### Text provided:
__________
Will the Web Phone Home? The Internet's moving to your phone. So far, not so good.
By David Lidsky

(FORTUNE Small Business) – The telephone celebrated its 124th birthday this year. The Web is six years old. Thanks to a host of startups building wireless and voice Web applications, the Web and the telephone are becoming the ultimate May/December romance. And not since Sonny met Cher has there been such a bad marriage.

This Web-on-the-phone boomlet has two components--accessing the Web via mobile phones and getting Web content via any telephone. Do these offer the same biz growth opportunities the "old" Web has?

Let's start with the wireless Web. According to the wireless-research firm Ovum, 66% of today's U.S. cell-phone users (more than 60 million people) say they aren't interested in wireless Web access. This is not surprising when you consider the bland offerings, such as weather and shopping. The phone part of the cell phone (remember that?) can handle this stuff better.

Many wireless startups think that the "killer app" to turn that statistic around is location-based services. A new spin on the yellow pages, the idea is to push directory information based on where customers are and what's closest to them. For example, Go2online.com has standard yellow-pages info, and $250 a year buys you a wireless presence on its service.
__________
### Listed entries:
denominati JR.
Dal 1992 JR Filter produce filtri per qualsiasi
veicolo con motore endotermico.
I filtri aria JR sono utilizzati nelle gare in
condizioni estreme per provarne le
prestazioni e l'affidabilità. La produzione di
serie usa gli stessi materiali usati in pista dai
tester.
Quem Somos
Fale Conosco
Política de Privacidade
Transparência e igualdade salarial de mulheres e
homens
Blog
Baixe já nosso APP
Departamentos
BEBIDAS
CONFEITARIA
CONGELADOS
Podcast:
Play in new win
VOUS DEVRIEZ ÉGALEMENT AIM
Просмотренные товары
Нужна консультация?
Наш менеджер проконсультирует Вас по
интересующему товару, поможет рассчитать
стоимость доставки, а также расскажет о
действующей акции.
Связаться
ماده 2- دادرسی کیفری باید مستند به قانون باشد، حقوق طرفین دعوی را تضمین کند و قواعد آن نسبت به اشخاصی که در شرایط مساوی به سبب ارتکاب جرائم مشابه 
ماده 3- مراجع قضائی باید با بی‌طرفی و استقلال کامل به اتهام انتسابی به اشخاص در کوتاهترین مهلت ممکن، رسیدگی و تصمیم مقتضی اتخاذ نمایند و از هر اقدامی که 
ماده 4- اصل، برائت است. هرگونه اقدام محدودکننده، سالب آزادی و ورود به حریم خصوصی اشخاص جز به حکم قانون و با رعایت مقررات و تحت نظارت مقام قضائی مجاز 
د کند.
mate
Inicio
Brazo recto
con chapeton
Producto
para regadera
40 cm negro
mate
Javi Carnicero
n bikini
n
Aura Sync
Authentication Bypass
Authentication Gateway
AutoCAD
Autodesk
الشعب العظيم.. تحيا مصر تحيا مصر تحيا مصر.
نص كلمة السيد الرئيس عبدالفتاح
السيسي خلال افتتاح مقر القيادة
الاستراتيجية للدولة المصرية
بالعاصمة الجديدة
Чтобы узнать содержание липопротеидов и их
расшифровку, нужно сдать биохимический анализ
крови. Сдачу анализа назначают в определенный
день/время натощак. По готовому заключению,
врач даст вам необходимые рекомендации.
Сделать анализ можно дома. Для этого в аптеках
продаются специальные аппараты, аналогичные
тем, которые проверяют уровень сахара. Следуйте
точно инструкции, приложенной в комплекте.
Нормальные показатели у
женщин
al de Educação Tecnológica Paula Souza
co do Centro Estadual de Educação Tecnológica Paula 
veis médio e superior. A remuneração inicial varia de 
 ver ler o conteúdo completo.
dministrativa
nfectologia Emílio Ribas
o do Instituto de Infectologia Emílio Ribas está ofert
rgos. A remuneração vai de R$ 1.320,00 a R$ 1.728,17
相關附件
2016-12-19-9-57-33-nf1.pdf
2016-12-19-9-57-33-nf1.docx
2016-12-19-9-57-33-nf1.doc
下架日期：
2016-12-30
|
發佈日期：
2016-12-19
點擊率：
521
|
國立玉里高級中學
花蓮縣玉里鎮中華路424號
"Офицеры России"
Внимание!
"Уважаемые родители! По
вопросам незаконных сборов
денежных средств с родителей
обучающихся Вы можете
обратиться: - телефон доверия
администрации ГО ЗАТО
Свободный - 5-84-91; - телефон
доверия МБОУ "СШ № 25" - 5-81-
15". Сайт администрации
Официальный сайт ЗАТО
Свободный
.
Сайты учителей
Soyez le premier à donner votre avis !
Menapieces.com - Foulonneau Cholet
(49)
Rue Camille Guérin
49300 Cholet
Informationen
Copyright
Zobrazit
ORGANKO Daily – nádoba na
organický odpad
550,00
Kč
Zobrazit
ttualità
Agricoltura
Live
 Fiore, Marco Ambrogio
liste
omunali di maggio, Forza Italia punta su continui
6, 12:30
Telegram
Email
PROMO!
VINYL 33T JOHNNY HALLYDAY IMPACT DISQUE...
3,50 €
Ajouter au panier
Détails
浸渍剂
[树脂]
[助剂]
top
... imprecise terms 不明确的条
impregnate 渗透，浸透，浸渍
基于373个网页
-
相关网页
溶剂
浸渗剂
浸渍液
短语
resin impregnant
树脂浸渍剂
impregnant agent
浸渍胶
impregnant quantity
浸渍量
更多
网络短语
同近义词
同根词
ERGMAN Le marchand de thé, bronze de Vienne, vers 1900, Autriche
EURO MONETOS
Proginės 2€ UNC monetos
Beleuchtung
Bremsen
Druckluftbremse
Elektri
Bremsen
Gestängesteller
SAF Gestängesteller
__________
### Task statement:
Reproduce word for word the passage of the article on the Web and the telephone above, starting at "(FORTUNE Small Business)" and ending at "this stuff better.".

### Solution to this problem:
(FORTUNE Small Business) – The telephone celebrated its 124th birthday this year. The Web is six years old. Thanks to a host of startups building wireless and voice Web applications, the Web and the telephone are becoming the ultimate May/December romance. And not since Sonny met Cher has there been such a bad marriage.

This Web-on-the-phone boomlet has two components--accessing the Web via mobile phones and getting Web content via any telephone. Do these offer the same biz growth opportunities the "old" Web has?

Let's start with the wireless Web. According to the wireless-research firm Ovum, 66% of today's U.S. cell-phone users (more than 60 million people) say they aren't interested in wireless Web access. This is not surprising when you consider the bland offerings, such as weather and shopping. The phone part of the cell phone (remember that?) can handle this stuff better.